[[ Material for this task open ]]
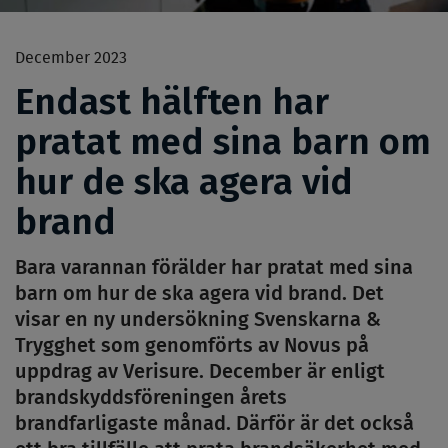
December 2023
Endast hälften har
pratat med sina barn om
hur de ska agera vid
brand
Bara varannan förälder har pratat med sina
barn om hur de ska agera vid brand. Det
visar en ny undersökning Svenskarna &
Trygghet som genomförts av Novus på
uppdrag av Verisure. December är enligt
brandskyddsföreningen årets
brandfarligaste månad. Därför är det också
[[ Material for this task closed ]]
[[ Material for this task open ]]
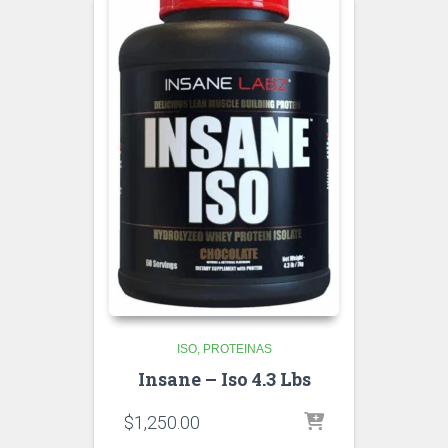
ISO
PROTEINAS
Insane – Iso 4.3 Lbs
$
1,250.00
[[ Material for this task closed ]]
[[ Material for this task open ]]
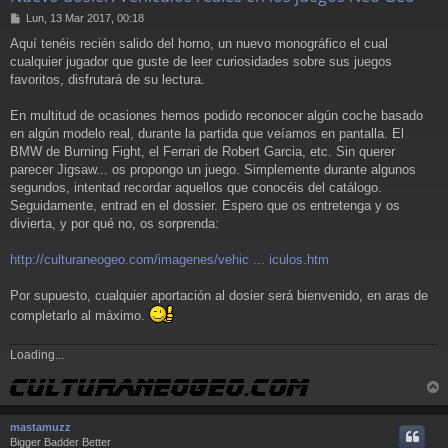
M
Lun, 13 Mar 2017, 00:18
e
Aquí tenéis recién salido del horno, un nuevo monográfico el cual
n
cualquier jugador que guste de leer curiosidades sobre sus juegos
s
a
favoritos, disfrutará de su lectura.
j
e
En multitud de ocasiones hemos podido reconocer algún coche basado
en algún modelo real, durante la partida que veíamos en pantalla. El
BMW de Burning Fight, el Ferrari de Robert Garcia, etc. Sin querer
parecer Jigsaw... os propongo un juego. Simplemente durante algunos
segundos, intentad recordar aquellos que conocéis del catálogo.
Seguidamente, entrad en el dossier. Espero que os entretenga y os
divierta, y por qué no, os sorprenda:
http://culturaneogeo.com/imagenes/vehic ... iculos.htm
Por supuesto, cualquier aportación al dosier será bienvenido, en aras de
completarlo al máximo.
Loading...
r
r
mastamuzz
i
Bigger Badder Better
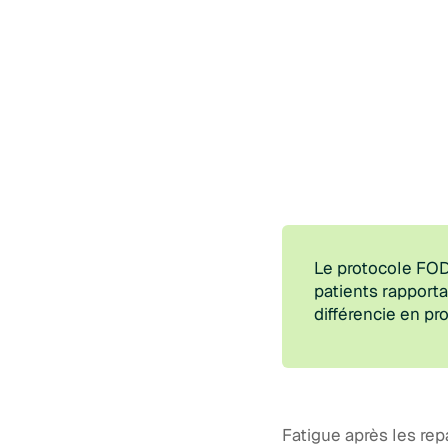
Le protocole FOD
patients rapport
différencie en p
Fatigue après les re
[[ Material for this task closed ]]
## Aim of the task
Look through the data above and return exactly the lines from the one that contains "December 2023" to the one that contains "brandfarligaste månad. Därför är det också", inclusive, with nothing else.

## The answer
December 2023
Endast hälften har
pratat med sina barn om
hur de ska agera vid
brand
Bara varannan förälder har pratat med sina
barn om hur de ska agera vid brand. Det
visar en ny undersökning Svenskarna &
Trygghet som genomförts av Novus på
uppdrag av Verisure. December är enligt
brandskyddsföreningen årets
brandfarligaste månad. Därför är det också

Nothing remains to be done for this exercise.